人間観察

病院の待合室にて・・・

今日は母の内科の定期検診日だ。
待ち時間覚悟で本を持参していたが
あまり興が乗らずTVではコシノジュンコの特集していたが・・
音が小さくて聞こえない。

眠るに眠れず読むに読めず観るに見れない。

しょうがないので患者さんたちを眺める。

年寄りが大半。

年を取ると皆 似たような姿になるものなのだな〜

男の人も 女の人も ゆっくりゆっくり。

腰の曲がった人、車いすの人、杖つく人。

みんな具合の悪い人たち・・・

そして私たちもいつか歩く道。

でもそうなりたくない!

この眼で見ていながら同じ道は歩きたくない。

せめて最後まで健康維持、体力維持をしていきたいものだ。

なんとかならないものだろうか?


父がこの病院で死んだ。

病気を治してもらいたくて何年も通った。

高血圧で通院していたら慢性腎炎になっていた。

毎月の血液検査はなんだったのだろう?

慢性腎臓病の定期検診で毎週通っていたのに

胃癌になった。

胃癌の手術は成功したが関節が痛くなりロキソニンを飲まされ
肺炎になりとうとうこれが命取りになったわけで・・・

今思えばひとつの病気から薬害で次から次へと余病ができたとしか思えない。

悪循環

父は本当に可哀そうだった。

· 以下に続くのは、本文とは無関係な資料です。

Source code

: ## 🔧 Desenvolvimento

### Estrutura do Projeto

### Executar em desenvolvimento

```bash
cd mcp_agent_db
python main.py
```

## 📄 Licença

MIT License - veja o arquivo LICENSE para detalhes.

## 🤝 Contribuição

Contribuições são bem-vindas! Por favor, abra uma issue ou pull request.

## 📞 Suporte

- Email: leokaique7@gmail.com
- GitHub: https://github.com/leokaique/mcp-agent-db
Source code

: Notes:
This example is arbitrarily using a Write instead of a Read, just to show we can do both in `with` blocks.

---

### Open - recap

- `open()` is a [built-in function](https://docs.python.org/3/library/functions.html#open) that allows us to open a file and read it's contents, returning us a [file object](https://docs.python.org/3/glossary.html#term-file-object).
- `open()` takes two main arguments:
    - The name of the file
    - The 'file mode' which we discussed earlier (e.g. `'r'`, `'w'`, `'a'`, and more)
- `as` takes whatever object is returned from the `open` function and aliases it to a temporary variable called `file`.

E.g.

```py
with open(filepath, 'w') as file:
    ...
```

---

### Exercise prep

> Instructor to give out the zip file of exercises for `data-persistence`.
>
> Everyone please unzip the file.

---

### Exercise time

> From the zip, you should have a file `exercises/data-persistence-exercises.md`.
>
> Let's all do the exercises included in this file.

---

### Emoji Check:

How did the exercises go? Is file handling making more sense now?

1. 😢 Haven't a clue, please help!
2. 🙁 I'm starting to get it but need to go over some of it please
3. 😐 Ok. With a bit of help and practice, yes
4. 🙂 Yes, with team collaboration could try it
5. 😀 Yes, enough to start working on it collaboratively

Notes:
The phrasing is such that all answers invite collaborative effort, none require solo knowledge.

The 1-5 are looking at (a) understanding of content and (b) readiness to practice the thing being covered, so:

信頼していた医師からも裏切られた。

もっともっと生きたいから治してもらわなければと言っていた。

でも力尽きてしまった。

これも医療ミスだったと私たち遺族は信じている。

証拠を見ている・・・

この前後には医師の不信にいろいろあって・・・・
抗議して別の病院に転院するところまで行きつけていたのに

その矢先のいきなりの死。

父が生き返るなら訴えてやるところだったのだが・・・

父は死んでしまった。








母も通院しなくてはならない難病にかかっている。

今までのように自由にどこにでも行けなくなったが
普通に暮らせているのは父に感謝だ。

父の不幸を踏まえて私たちは母の治療にも対処の方法を
覚えた。

言われるままに薬を増やさない。
異常が出てきたらどの薬のせいかネットで調べて主治医に
相談する。
母の主治医は素直で研究熱心だからその時判らなくても
次の時には答えらしきものを出してくれ、今では極力少ない量の薬に
してもらえている。

歩けるけれど長く歩くと後がつかれるので車椅子も購入した。

母は最初は嫌がったが父は入院しているときにマイ車椅子を欲しがっていた。

病院の車椅子なんかより自分専用のが欲しかったのに違いない。

注文していたが間に合わなかった。

私たちが思っていたより父の状態は悪かったの違いない。

私たちも父も初めての経験だったからひどい病気持ちになったとは
思っても死ぬほどのものとは思っていなかったのだ。

今になってやっと判った。

父は最後に死にそうなくらい辛いと言っていた。

ああ〜まだまだここまでしか語れない。

私は父が大好きだった。

父は今でも私たちを見守ってくれている。

ひしと感じる日々を暮らしている。

その父が教えてくれたことを母の治療に精一杯生かしている。

綱渡りのようだが何とか無事に過ごさせてもらっている。


最後は自分のことは自分で対処していかなければいけないから
両親の病気を背面教師としなるべく病院に関わらなくて良いように
精一杯頑張ってみようと覚悟している。



待合室で待つ間にあの人もこの人にも手を貸したいと思った。

でも留まった。

今、数分、私が手を貸したからと言ってなんの足しになるだろう?

他人のこの人たちは残りの23時間55分間は自分一人で生きて
いかなければならないのだ。



一瞬助けたつもりになっても自己満足、傍から見れば偽善者。


まだ若いのに数年前に病気で杖なしでは歩けなくなったネット友達がいる。



その人がドアを開けようとしたら気を使ってくれて
先に開けてくれる人がいるけれど、あれほど怖いことはない。
自力で体重掛けているから転びそうになるとぼやいていたことがある。

それを聞いた時から小さな親切大きなお世話とはこういうことなのだなと心に突き刺さった。

上っ面だけでなくちょびっと深いところが見えた今日の待ち時間だった。